> Page-level text extractions:
........

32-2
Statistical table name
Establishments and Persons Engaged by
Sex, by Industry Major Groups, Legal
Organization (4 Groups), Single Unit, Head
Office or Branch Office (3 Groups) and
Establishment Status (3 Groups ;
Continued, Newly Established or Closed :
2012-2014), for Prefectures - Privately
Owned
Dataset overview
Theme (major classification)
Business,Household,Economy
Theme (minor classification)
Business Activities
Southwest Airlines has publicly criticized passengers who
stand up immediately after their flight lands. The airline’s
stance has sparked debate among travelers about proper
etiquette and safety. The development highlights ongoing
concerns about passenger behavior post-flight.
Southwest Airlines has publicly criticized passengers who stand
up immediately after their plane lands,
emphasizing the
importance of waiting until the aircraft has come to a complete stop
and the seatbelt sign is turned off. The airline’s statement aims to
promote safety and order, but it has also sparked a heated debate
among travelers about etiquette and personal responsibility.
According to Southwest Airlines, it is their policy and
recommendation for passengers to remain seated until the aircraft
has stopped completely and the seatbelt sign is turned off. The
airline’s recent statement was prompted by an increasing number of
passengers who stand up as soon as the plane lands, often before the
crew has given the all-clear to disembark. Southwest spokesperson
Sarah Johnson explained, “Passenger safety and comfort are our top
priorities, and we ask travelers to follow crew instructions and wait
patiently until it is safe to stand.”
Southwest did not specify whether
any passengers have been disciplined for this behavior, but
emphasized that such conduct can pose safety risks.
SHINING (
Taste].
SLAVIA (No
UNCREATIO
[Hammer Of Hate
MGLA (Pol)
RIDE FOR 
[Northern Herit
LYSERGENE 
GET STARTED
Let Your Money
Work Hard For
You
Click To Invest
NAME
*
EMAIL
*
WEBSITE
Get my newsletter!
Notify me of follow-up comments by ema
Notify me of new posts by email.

........

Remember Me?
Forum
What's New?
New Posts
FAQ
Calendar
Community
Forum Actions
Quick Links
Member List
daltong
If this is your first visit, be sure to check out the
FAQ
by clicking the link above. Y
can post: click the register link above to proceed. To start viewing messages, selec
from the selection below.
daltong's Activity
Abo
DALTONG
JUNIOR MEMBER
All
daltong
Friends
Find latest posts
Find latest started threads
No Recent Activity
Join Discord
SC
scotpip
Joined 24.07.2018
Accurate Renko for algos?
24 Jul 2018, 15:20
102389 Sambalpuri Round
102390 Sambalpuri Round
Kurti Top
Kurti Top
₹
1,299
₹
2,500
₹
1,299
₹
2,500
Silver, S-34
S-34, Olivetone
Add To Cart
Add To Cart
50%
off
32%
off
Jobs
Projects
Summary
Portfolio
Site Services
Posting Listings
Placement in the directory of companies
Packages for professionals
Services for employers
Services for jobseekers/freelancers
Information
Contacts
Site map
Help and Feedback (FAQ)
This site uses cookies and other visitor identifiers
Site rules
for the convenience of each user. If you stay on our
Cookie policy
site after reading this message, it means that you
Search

........

> TASK PROMPT: Count the lines in the rows above that contain the string "flight". Give only the number.

> RESULT OF THE TASK: 2